Chaos & quietude
Blending Serenity and Mayhem since 2019
We recently celebrated one of our kid’s turning 11. Birthdays are a big deal in our household and without spending a fortune; we’ve been known to throw some decent parties, from the perspective of an eight year old at least. Though our festivities involve many of the elements of your typical party; presents, cake, etc, we also incorporate a few novelties shared below to help make the survivor-of-another-year feel extra appreciated.
Attention to Orders
The fanfare begins with the birthday kid (or parent) being spoiled throughout the day. On the farmstead, this means foremost that their standing assigned chores are divided amongst the rest of the family. The VIP also gets to pick the meals and deserts for the day, dictate most ancillary activities, and are excused from attending to their studies, a benefit of homeschooling. I expect these things listed so far are predicable, but we go beyond that. In a transfer of power rivaling monarchs of old, the birthday celebrant also has the statutory authority to issue commands to other family members. I don’t remember how this tradition came about, though I’d guess it was inaugurated on the spur of a whim just stuck. In any case, our girls delight in being able to say“I birthday order you to do xxx ” to their siblings. There are parental limitations imposed, but for the most part, the privilege is not abused and is undertaken with playful goodwill by both sides.

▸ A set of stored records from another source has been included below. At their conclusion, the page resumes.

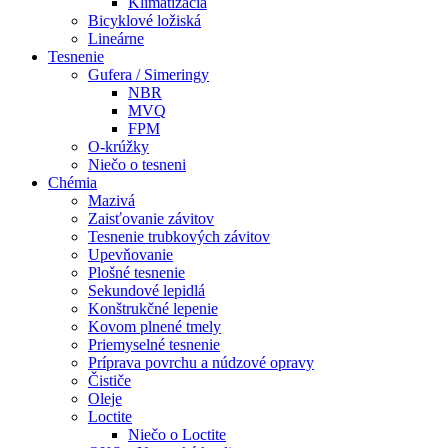
Klimatizácia
Bicyklové ložiská
Lineárne
Tesnenie
Gufera / Simeringy
NBR
MVQ
FPM
O-krúžky
Niečo o tesneni
Chémia
Mazivá
Zaisťovanie závitov
Tesnenie trubkových závitov
Upevňovanie
Plošné tesnenie
Sekundové lepidlá
Konštrukčné lepenie
Kovom plnené tmely
Priemyselné tesnenie
Príprava povrchu a núdzové opravy
Čističe
Oleje
Loctite
Niečo o Loctite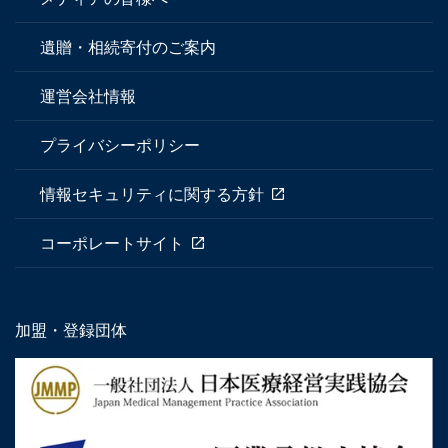
遺贈・相続寄付のご案内
運営会社情報
プライバシーポリシー
情報セキュリティに関する方針
コーポレートサイト
加盟・登録団体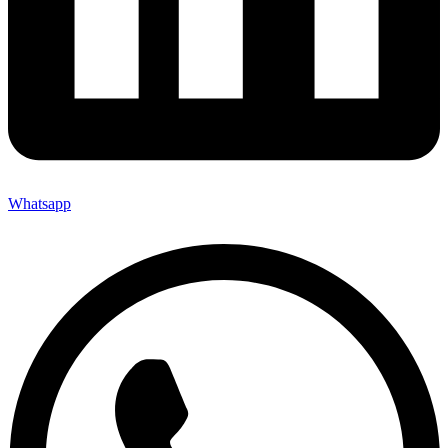
Whatsapp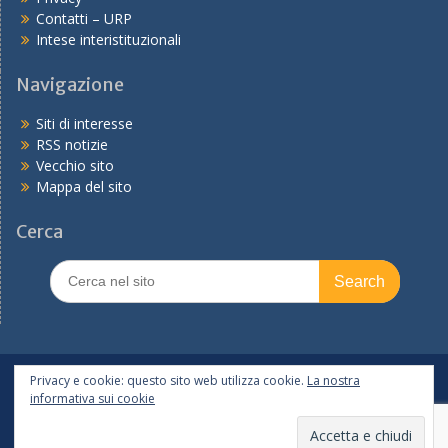
Contatti – URP
Intese interistituzionali
Navigazione
Siti di interesse
RSS notizie
Vecchio sito
Mappa del sito
Cerca
Search
for:
In primo piano
PNRR
Tutte le notizie
Privacy e cookie: questo sito web utilizza cookie.
La nostra
informativa sui cookie
Copyright © 2026
Ufficio scolastico regionale per l'Emilia-
Romagna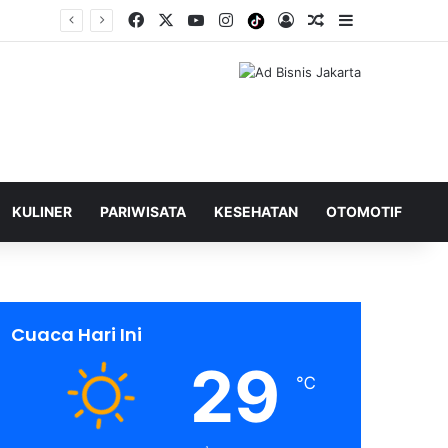
Facebook
X
YouTube
Instagram
Tiktok
Log In
Shuffle Berita
Sidebar
KULINER
PARIWISATA
KESEHATAN
OTOMOTIF
Cuaca Hari Ini
29
℃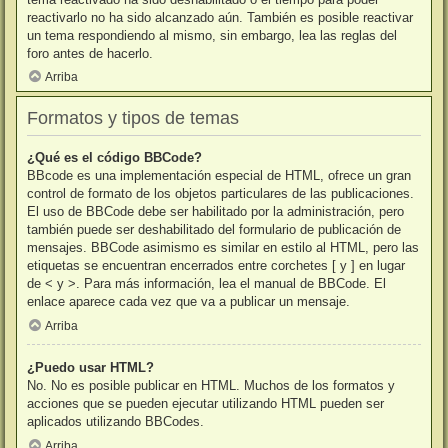
reactivarlo no ha sido alcanzado aún. También es posible reactivar
un tema respondiendo al mismo, sin embargo, lea las reglas del
foro antes de hacerlo.
Arriba
Formatos y tipos de temas
¿Qué es el código BBCode?
BBcode es una implementación especial de HTML, ofrece un gran
control de formato de los objetos particulares de las publicaciones.
El uso de BBCode debe ser habilitado por la administración, pero
también puede ser deshabilitado del formulario de publicación de
mensajes. BBCode asimismo es similar en estilo al HTML, pero las
etiquetas se encuentran encerrados entre corchetes [ y ] en lugar
de < y >. Para más información, lea el manual de BBCode. El
enlace aparece cada vez que va a publicar un mensaje.
Arriba
¿Puedo usar HTML?
No. No es posible publicar en HTML. Muchos de los formatos y
acciones que se pueden ejecutar utilizando HTML pueden ser
aplicados utilizando BBCodes.
Arriba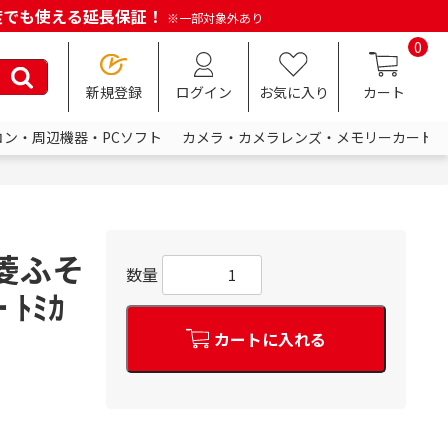
何度でも使える延長保証！
※一部対象外あり
0
新規登録
ログイン
お気に入り
カート
コン・周辺機器・PCソフト
カメラ・カメラレンズ・メモリーカード
三菱ふそ
数量
ﾄﾐｶ
カートに入れる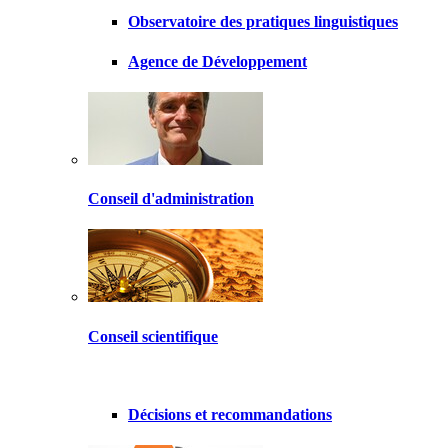
Observatoire des pratiques linguistiques
Agence de Développement
Conseil d'administration
Conseil scientifique
Décisions et recommandations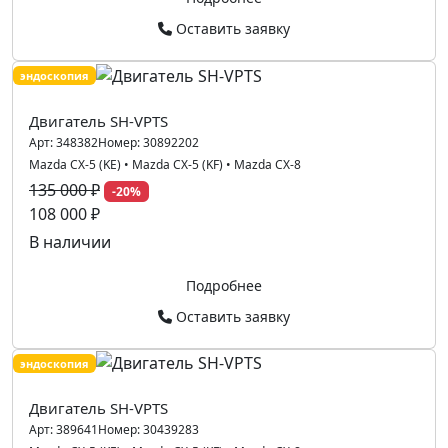
Оставить заявку
эндоскопия
Двигатель SH-VPTS
Арт:
348382
Номер:
30892202
Mazda CX-5 (KE)
•
Mazda CX-5 (KF)
•
Mazda CX-8
135 000 ₽
-20%
108 000 ₽
В наличии
Подробнее
Оставить заявку
эндоскопия
Двигатель SH-VPTS
Арт:
389641
Номер:
30439283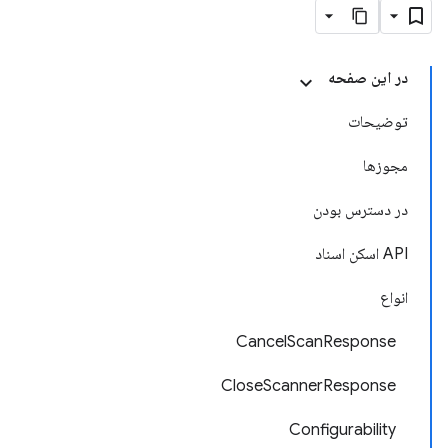
در این صفحه
توضیحات
مجوزها
در دسترس بودن
API اسکن اسناد
انواع
CancelScanResponse
CloseScannerResponse
Configurability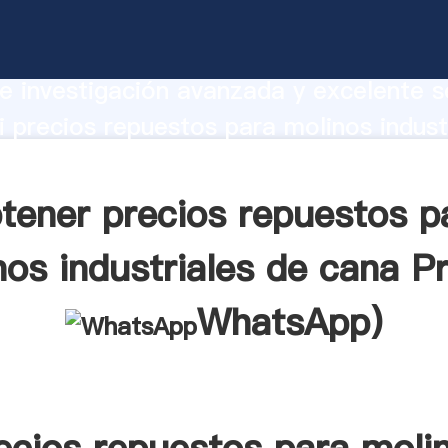
repuestos para molinos industriales de
te Agarrando fuerte capacidad de prod
e investigación avanzada y excelente se
 precios repuestos para molinos indust
veedor crea el valor y aporta valores 
tes.
tener precios repuestos p
nos industriales de cana Pr
WhatsApp
)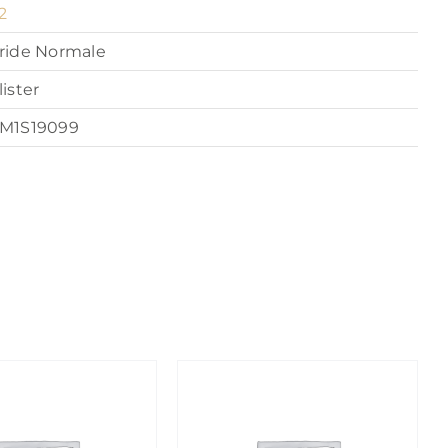
2
ride Normale
lister
M1S19099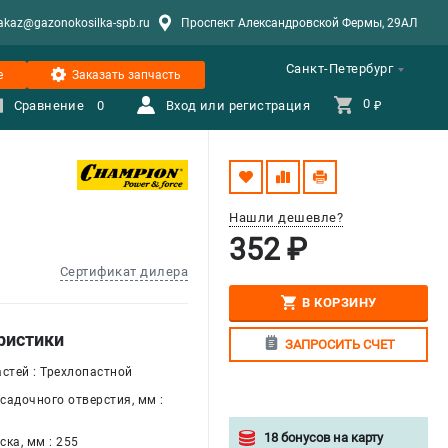
akaz@gazonokosilka-spb.ru
Проспект Александровской Фермы, 29АЛ
Санкт-Петербург
е
Заказать запчасть
0 
Сравнение
0
Вход или регистрация
₽
Нашли дешевле?
352 ₽
Сертификат дилера
В КОРЗИНУ
ристики
ЗАПРОСИТЬ СЧЕТ
стей : Трехлопастной
садочного отверстия, мм :
18 бонусов на карту
ка, мм : 255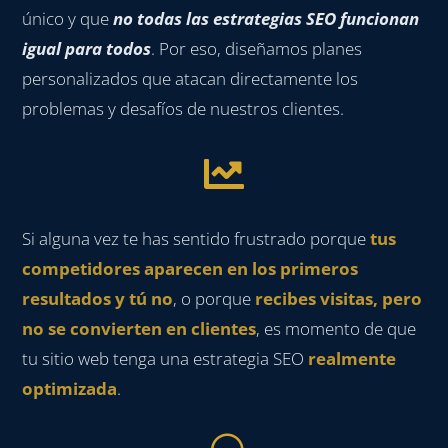
único y que
no todas las estrategias SEO funcionan
igual para todos
. Por eso, diseñamos planes
pe
rsonalizados que atacan directamente los
problemas y desafíos de nuestros clientes.

Si alguna vez te has sentido frustrado porque
tus
competidores aparecen en los primeros
resultados y tú no
, o porque
recibes visitas, pero
no se convierten en clientes
, es momento de que
tu sitio web tenga una estrategia SEO
realmente
optimizada
.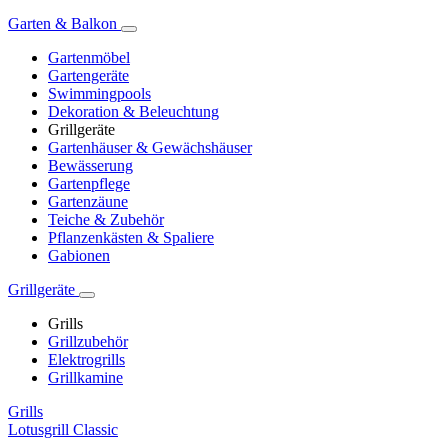
Garten & Balkon
Gartenmöbel
Gartengeräte
Swimmingpools
Dekoration & Beleuchtung
Grillgeräte
Gartenhäuser & Gewächshäuser
Bewässerung
Gartenpflege
Gartenzäune
Teiche & Zubehör
Pflanzenkästen & Spaliere
Gabionen
Grillgeräte
Grills
Grillzubehör
Elektrogrills
Grillkamine
Grills
Lotusgrill Classic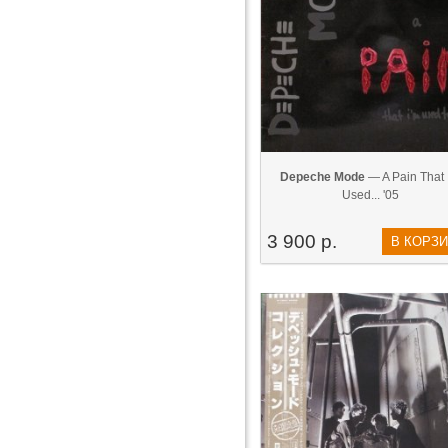
Depeche Mode
— A Pain That 
Used... '05
3 900 р.
В КОРЗ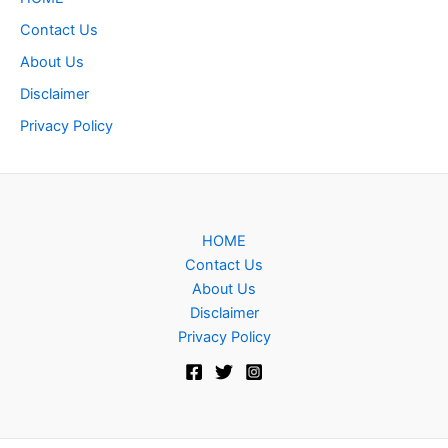
Contact Us
About Us
Disclaimer
Privacy Policy
HOME
Contact Us
About Us
Disclaimer
Privacy Policy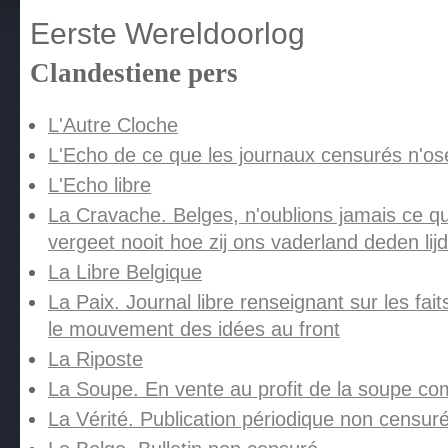
Eerste Wereldoorlog
Clandestiene pers
L'Autre Cloche
L'Echo de ce que les journaux censurés n'os
L'Echo libre
La Cravache. Belges, n'oublions jamais ce qu'i
vergeet nooit hoe zij ons vaderland deden lij
La Libre Belgique
La Paix. Journal libre renseignant sur les fai
le mouvement des idées au front
La Riposte
La Soupe. En vente au profit de la soupe c
La Vérité. Publication périodique non censur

A great time-killer that has been popular with my own kids and typically with guests is to let the kiddos take turns riding a sled (there is usually snow) pulled by our tractor or snowmobile. I can take three or four at a time and though a few young’uns have been too intimidated, most seem to really get a kick out it as a novel experience. There is the added benefit that giving rides affords me a productive excuse to circumvent small talk with folks I don’t really know that well. I should mention however, that to avoid potential unpleasantness, I’ve made a habit of obtaining permission from the moms before offering these rides but have yet to find one unwilling to let their offspring participate.
Treasure Hunt with a Whack
What kid doesn’t enjoy a treasure hunt? I put one together once as a side amusement, and to my chagrin, it has become an expectation ever since. Methods, themes, and styles change from party to party, year to year and the clues have ranged from party balloons with directions inside them to poetically versed hints hidden throughout the acreage. A simple method is just to take a bunch of quick pictures of various objects throughout the house and property, ideally of objects with a special significance to the birthday kid, then print off reduced versions. These images are then fastened and usually hidden to these objects in the desired order of discovery. The key is to not attach a photo of an object to itself, which would result in a dead-end, but arrange them so that one leads to another. Tying clues to live pets and/or livestock can make things a little more interesting, and I’ve occasionally been inspired to lay booby-traps or an ambuscade with fireworks to spice things up even further. The one constant so far with these treasure hunts is that I have always had them end with a real treasure; that is to say they lead to a piñata. Stuffed with candy, party favors, small denominations of money, or most recently seed packets, the piñatas have been another hit. We’ve made them ourselves some years out of decorated cardboard or papier-mâché, but most often they get purchased online. Some brands can really take a whacking to crack open, but pull-string varieties are an option too which is helpful when younger children are around. It can be a challenge to keep a dozen excited children away from the candy-laden prize, even when another kid is wildly wielding a club in its vicinity.
All these things take a bit of effort, but in the scheme of things they have been worth it. While we can’t take our girls to Paris or even Disneyland, we can certainly deliver a few pleasantries to shape satisfying memories.